### Task requirements
Reproduce the data below exactly. Skip the pictures.

[Exercise input — start]

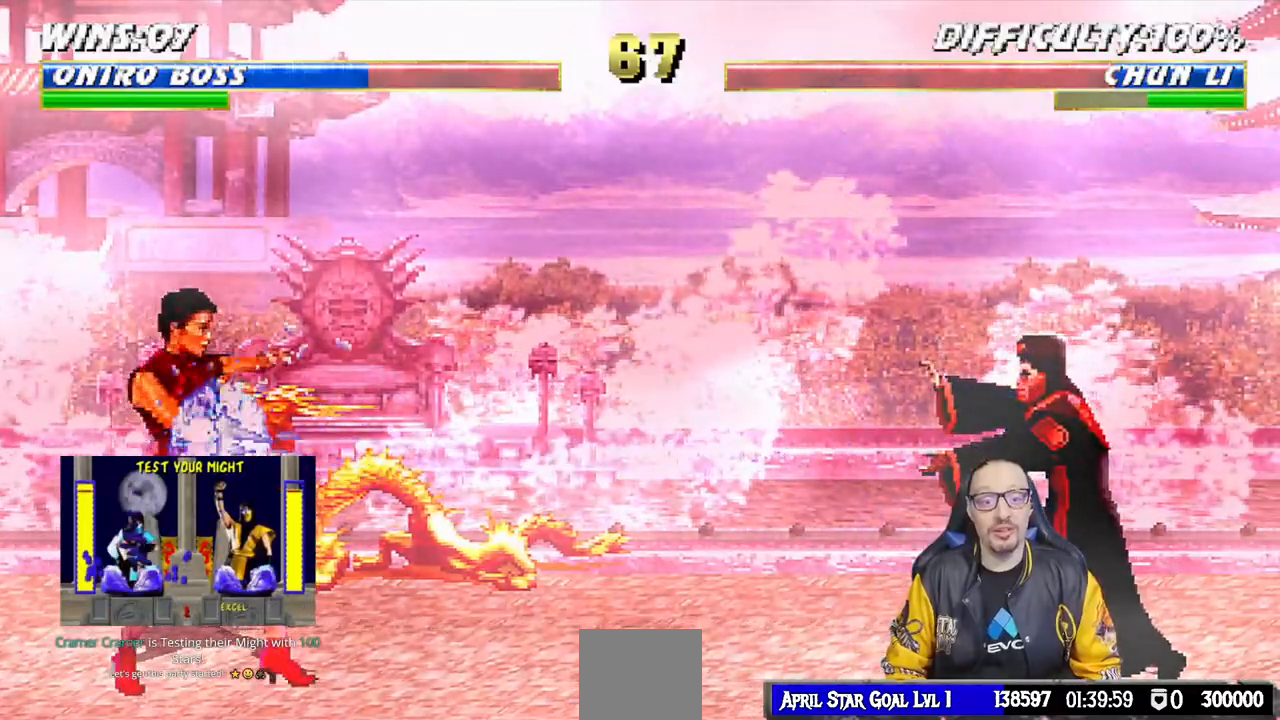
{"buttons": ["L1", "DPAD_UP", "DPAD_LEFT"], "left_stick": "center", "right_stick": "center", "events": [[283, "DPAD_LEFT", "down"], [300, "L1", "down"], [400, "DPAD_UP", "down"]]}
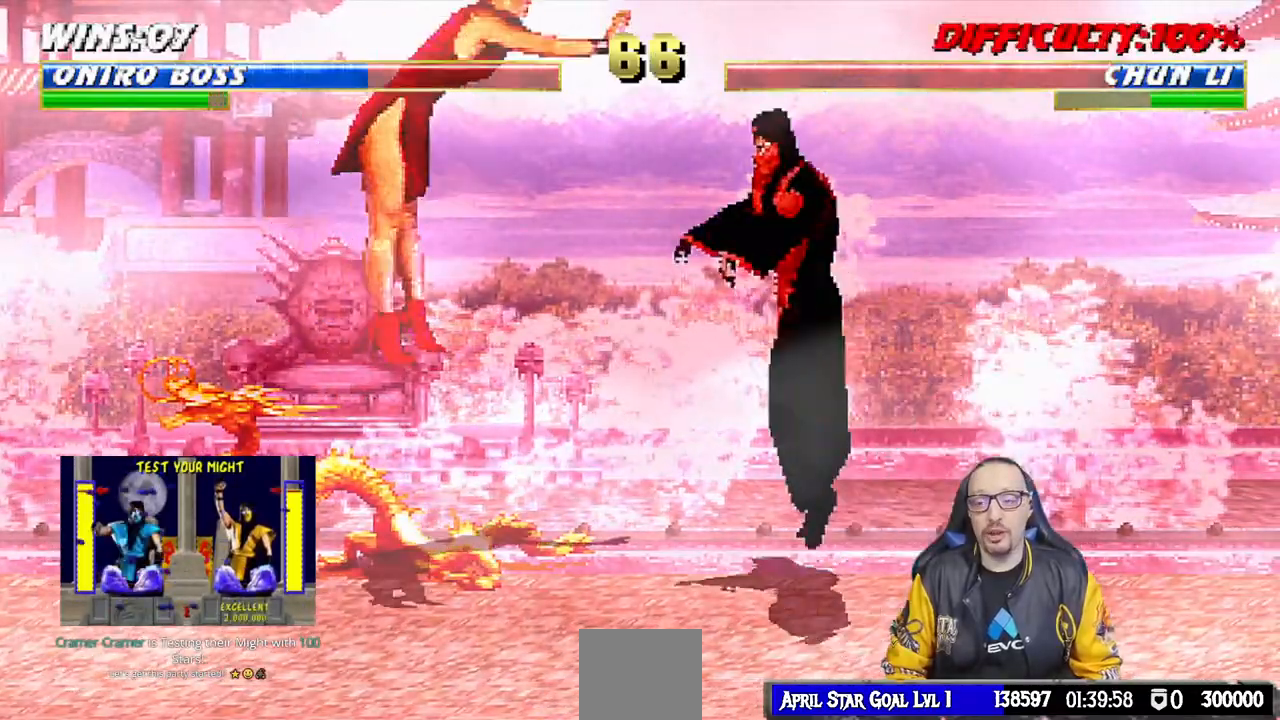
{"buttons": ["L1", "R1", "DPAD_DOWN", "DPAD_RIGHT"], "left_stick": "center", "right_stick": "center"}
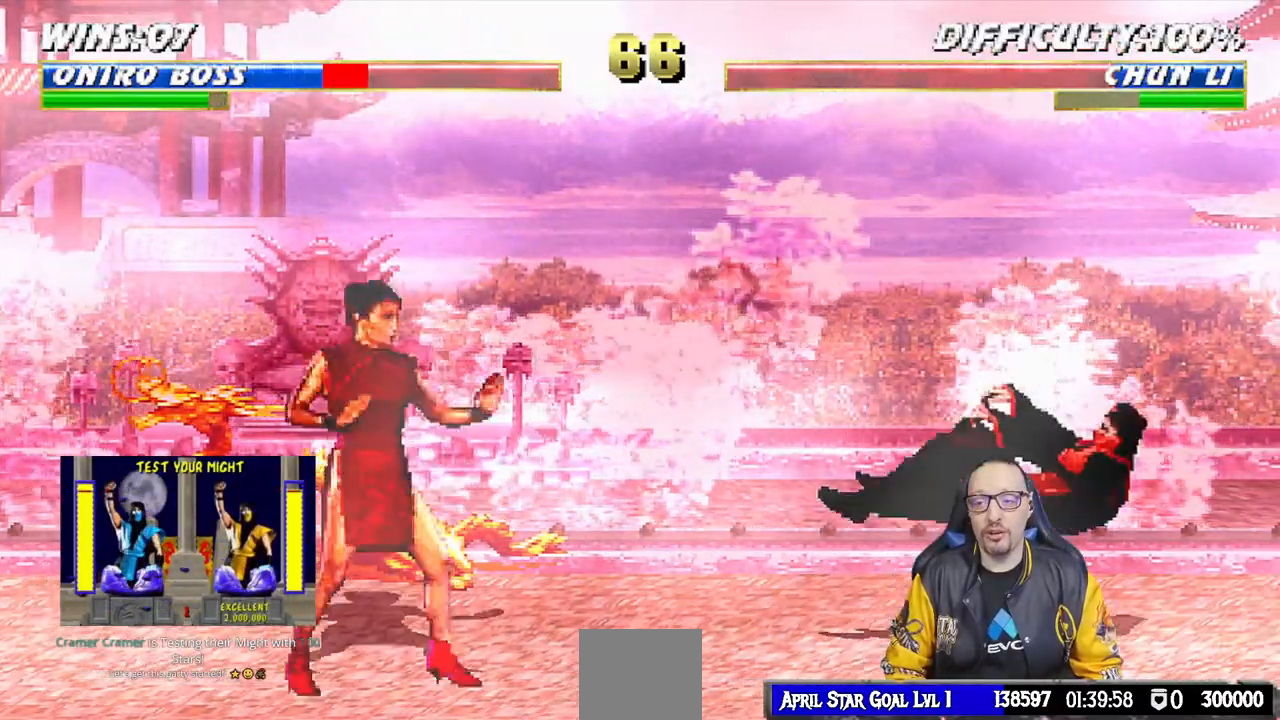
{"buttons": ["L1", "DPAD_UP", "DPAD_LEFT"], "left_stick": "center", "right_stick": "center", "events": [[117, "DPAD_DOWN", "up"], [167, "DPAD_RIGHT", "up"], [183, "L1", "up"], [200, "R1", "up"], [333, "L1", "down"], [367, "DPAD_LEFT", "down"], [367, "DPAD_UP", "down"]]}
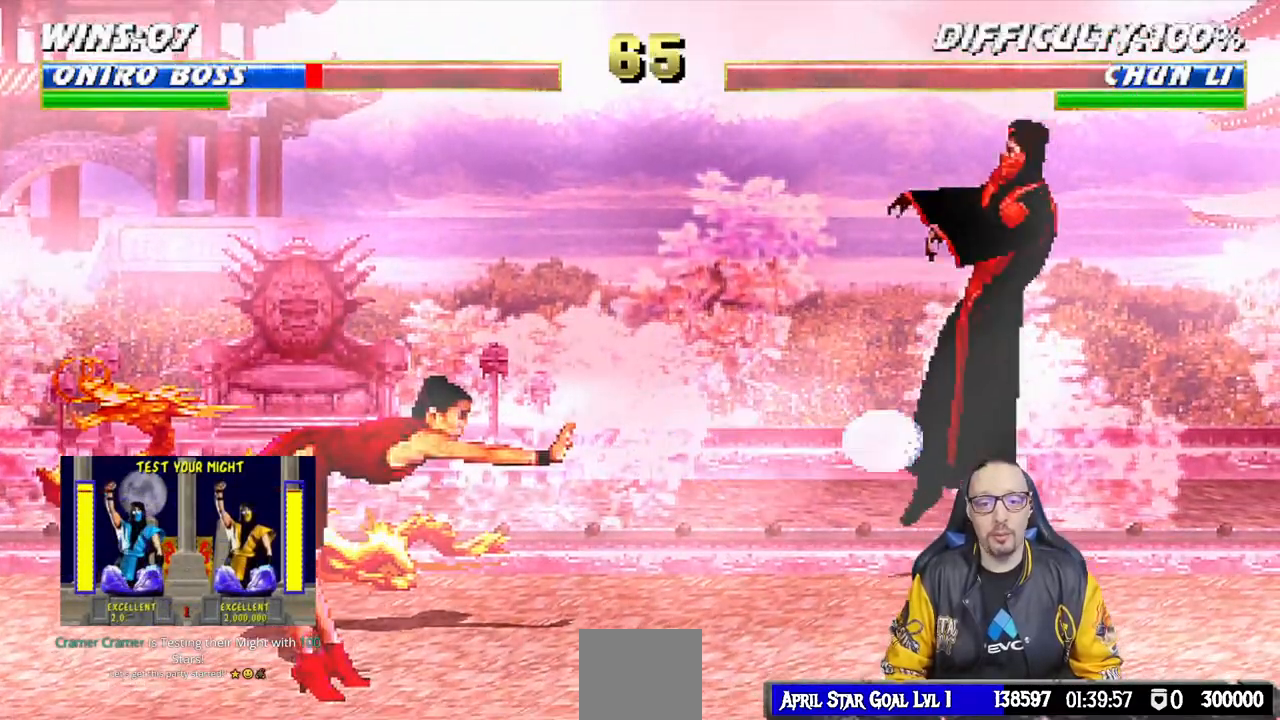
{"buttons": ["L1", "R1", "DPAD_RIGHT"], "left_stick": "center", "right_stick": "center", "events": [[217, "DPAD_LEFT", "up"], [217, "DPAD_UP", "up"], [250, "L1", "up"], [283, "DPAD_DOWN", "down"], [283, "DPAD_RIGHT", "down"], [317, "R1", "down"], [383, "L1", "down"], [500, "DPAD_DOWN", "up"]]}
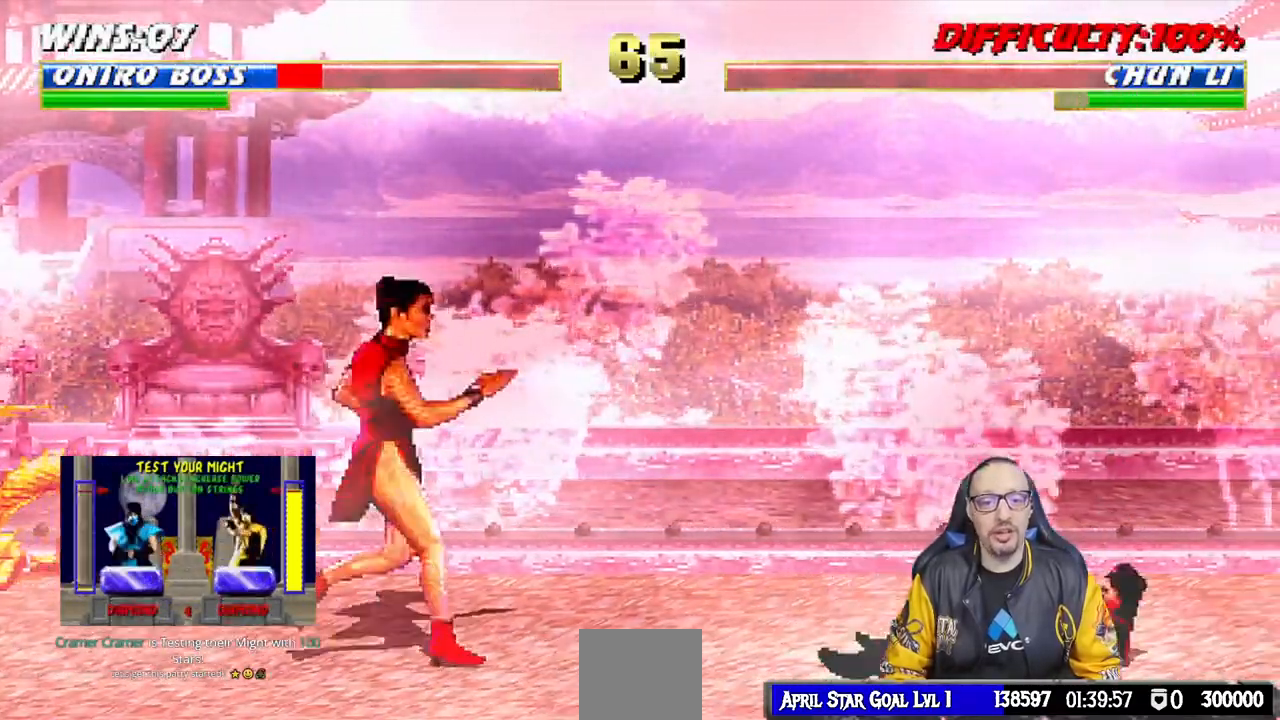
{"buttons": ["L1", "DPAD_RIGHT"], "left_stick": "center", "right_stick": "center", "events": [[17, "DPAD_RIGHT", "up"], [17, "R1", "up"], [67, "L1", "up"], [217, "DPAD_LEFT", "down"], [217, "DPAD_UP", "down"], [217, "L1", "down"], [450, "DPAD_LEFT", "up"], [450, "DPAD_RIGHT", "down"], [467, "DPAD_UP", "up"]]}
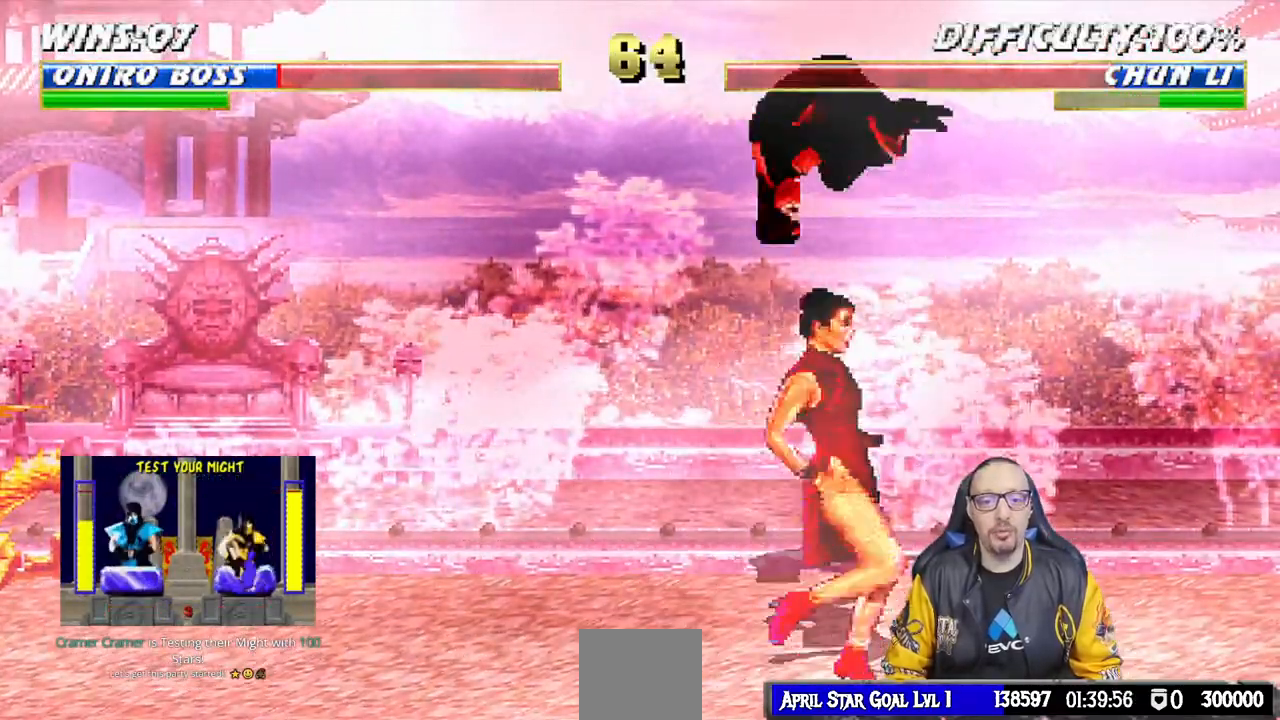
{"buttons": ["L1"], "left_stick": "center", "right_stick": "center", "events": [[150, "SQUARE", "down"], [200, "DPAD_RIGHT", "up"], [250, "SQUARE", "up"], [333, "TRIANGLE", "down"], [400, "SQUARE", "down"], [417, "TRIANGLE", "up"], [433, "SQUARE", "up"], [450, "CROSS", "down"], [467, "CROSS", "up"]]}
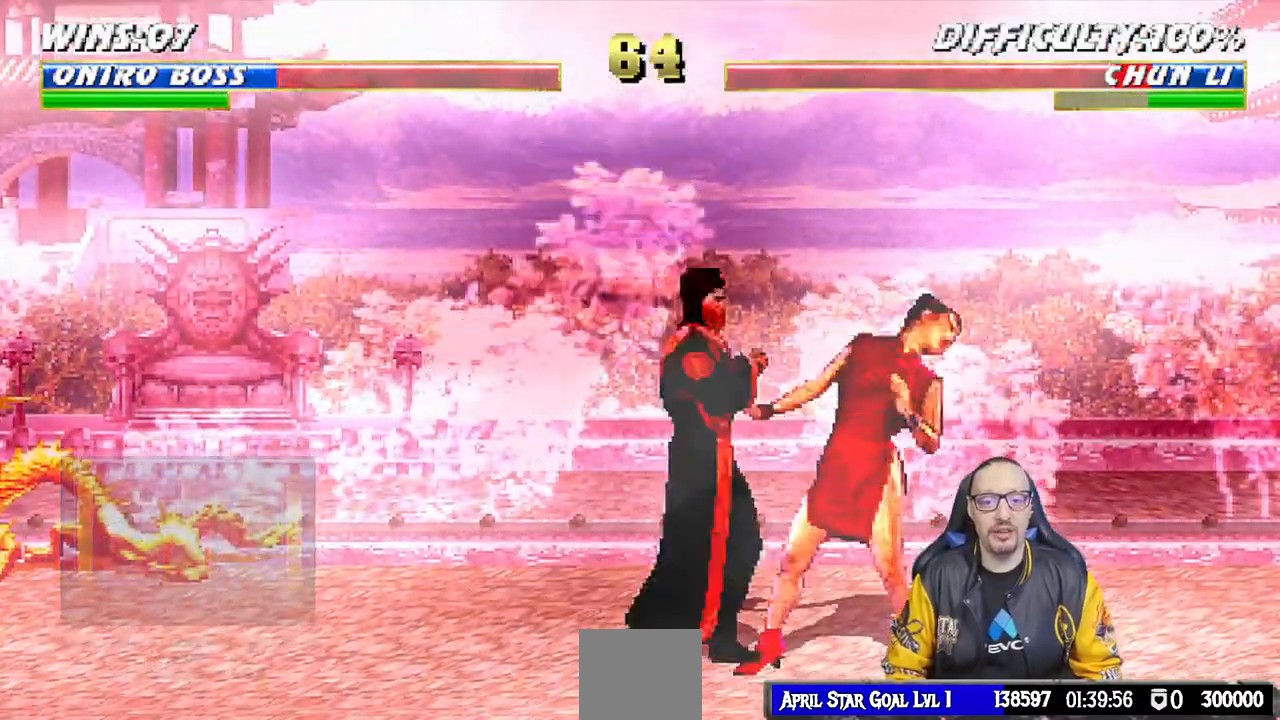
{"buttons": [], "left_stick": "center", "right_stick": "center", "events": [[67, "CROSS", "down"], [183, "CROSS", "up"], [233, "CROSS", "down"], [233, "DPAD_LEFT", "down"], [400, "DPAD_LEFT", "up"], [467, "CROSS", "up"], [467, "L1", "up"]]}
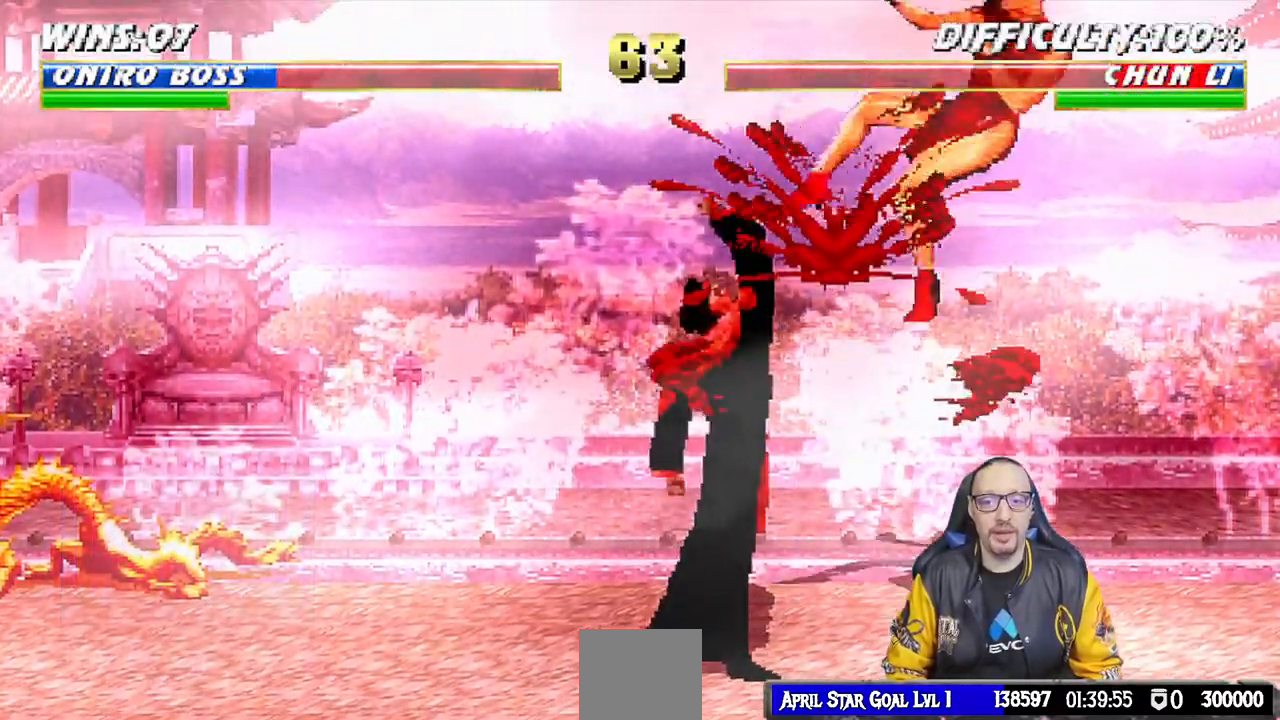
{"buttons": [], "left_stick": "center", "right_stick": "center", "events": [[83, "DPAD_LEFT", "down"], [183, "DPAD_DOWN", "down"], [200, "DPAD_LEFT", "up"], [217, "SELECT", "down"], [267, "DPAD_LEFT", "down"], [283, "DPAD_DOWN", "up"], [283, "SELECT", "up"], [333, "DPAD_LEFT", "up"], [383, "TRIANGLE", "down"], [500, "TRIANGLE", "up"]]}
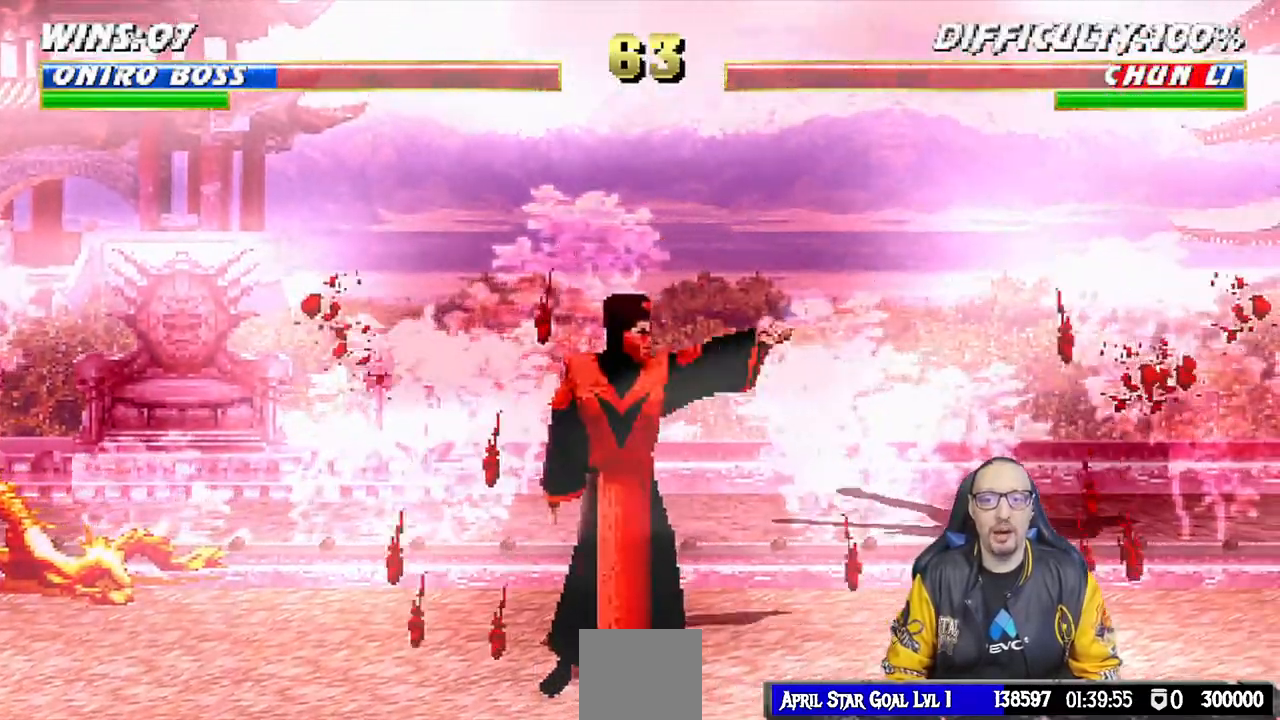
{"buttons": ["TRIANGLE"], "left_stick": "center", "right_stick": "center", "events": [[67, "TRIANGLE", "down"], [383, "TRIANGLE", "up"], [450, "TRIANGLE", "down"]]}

[Exercise input — finish]

### Task result
{"buttons": ["L1", "DPAD_UP", "DPAD_LEFT"], "left_stick": "center", "right_stick": "center", "events": [[283, "DPAD_LEFT", "down"], [300, "L1", "down"], [400, "DPAD_UP", "down"]]}
{"buttons": ["L1", "R1", "DPAD_DOWN", "DPAD_RIGHT"], "left_stick": "center", "right_stick": "center"}
{"buttons": ["L1", "DPAD_UP", "DPAD_LEFT"], "left_stick": "center", "right_stick": "center", "events": [[117, "DPAD_DOWN", "up"], [167, "DPAD_RIGHT", "up"], [183, "L1", "up"], [200, "R1", "up"], [333, "L1", "down"], [367, "DPAD_LEFT", "down"], [367, "DPAD_UP", "down"]]}
{"buttons": ["L1", "R1", "DPAD_RIGHT"], "left_stick": "center", "right_stick": "center", "events": [[217, "DPAD_LEFT", "up"], [217, "DPAD_UP", "up"], [250, "L1", "up"], [283, "DPAD_DOWN", "down"], [283, "DPAD_RIGHT", "down"], [317, "R1", "down"], [383, "L1", "down"], [500, "DPAD_DOWN", "up"]]}
{"buttons": ["L1", "DPAD_RIGHT"], "left_stick": "center", "right_stick": "center", "events": [[17, "DPAD_RIGHT", "up"], [17, "R1", "up"], [67, "L1", "up"], [217, "DPAD_LEFT", "down"], [217, "DPAD_UP", "down"], [217, "L1", "down"], [450, "DPAD_LEFT", "up"], [450, "DPAD_RIGHT", "down"], [467, "DPAD_UP", "up"]]}
{"buttons": ["L1"], "left_stick": "center", "right_stick": "center", "events": [[150, "SQUARE", "down"], [200, "DPAD_RIGHT", "up"], [250, "SQUARE", "up"], [333, "TRIANGLE", "down"], [400, "SQUARE", "down"], [417, "TRIANGLE", "up"], [433, "SQUARE", "up"], [450, "CROSS", "down"], [467, "CROSS", "up"]]}
{"buttons": [], "left_stick": "center", "right_stick": "center", "events": [[67, "CROSS", "down"], [183, "CROSS", "up"], [233, "CROSS", "down"], [233, "DPAD_LEFT", "down"], [400, "DPAD_LEFT", "up"], [467, "CROSS", "up"], [467, "L1", "up"]]}
{"buttons": [], "left_stick": "center", "right_stick": "center", "events": [[83, "DPAD_LEFT", "down"], [183, "DPAD_DOWN", "down"], [200, "DPAD_LEFT", "up"], [217, "SELECT", "down"], [267, "DPAD_LEFT", "down"], [283, "DPAD_DOWN", "up"], [283, "SELECT", "up"], [333, "DPAD_LEFT", "up"], [383, "TRIANGLE", "down"], [500, "TRIANGLE", "up"]]}
{"buttons": ["TRIANGLE"], "left_stick": "center", "right_stick": "center", "events": [[67, "TRIANGLE", "down"], [383, "TRIANGLE", "up"], [450, "TRIANGLE", "down"]]}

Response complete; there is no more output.